The moral of the story is : do a complete backup before you install, and don't rush out to install first day unless you need to. I'm quite happy to let the early adopters find all the bugs for me.
... if I really want to back up an image of my boot partition ...
Why would you want to do that ? Same question for other partitions BTW.
If you do an image backup, then you make it harder to restore other than a "nuke and setup exactly as it was before". Often, if I have to restore something, I'll take the opportunity to tidy up or upgrade - drop a bigger disk in (prices have dropped since I built the system), shrink a partition/filesystem I'd over-provisioned previously, and so on. All these are possible with an image backup, but are harder. Images also take up much more space.
Boot partition is a doddle - it's sometimes mounted r/o by default, and even if it isn't, it's static. So something as simple as "rsync -avHx --numeric-ids --delete /boot/ (some destination spec depending on your setup)" will create you an exact copy of the file in the boot filesystem. Restoring them is a simple as recreating the boot partition and filesystem, then rsync the files back. If you only need one file, just restore the one file. And when you refresh your backup, it only needs to copy what's changed - useful if you aren't lucky enough to have super-duper-mega-hyper-fast internet and are doing remote backups.

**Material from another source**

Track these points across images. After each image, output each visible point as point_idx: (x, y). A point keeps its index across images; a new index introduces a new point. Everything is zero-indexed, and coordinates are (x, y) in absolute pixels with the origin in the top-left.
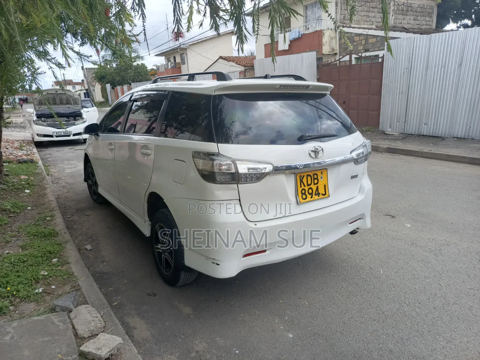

There's other options such as tar or cpio which will leave you with a single file (optionally with compression) - but then that leaves you with a harder task if you don't want to restore everything.
Yes, I know you can mount an image file as a read-only filesystem and copy stuff from it, but that restricts you in how you keep your image files. Potentially you might have to copy one from "somewhere" before you can mount it. That is trivial with the small /boot filesystem, but I like to handle all my filesystems in the same way, and some are TB in size.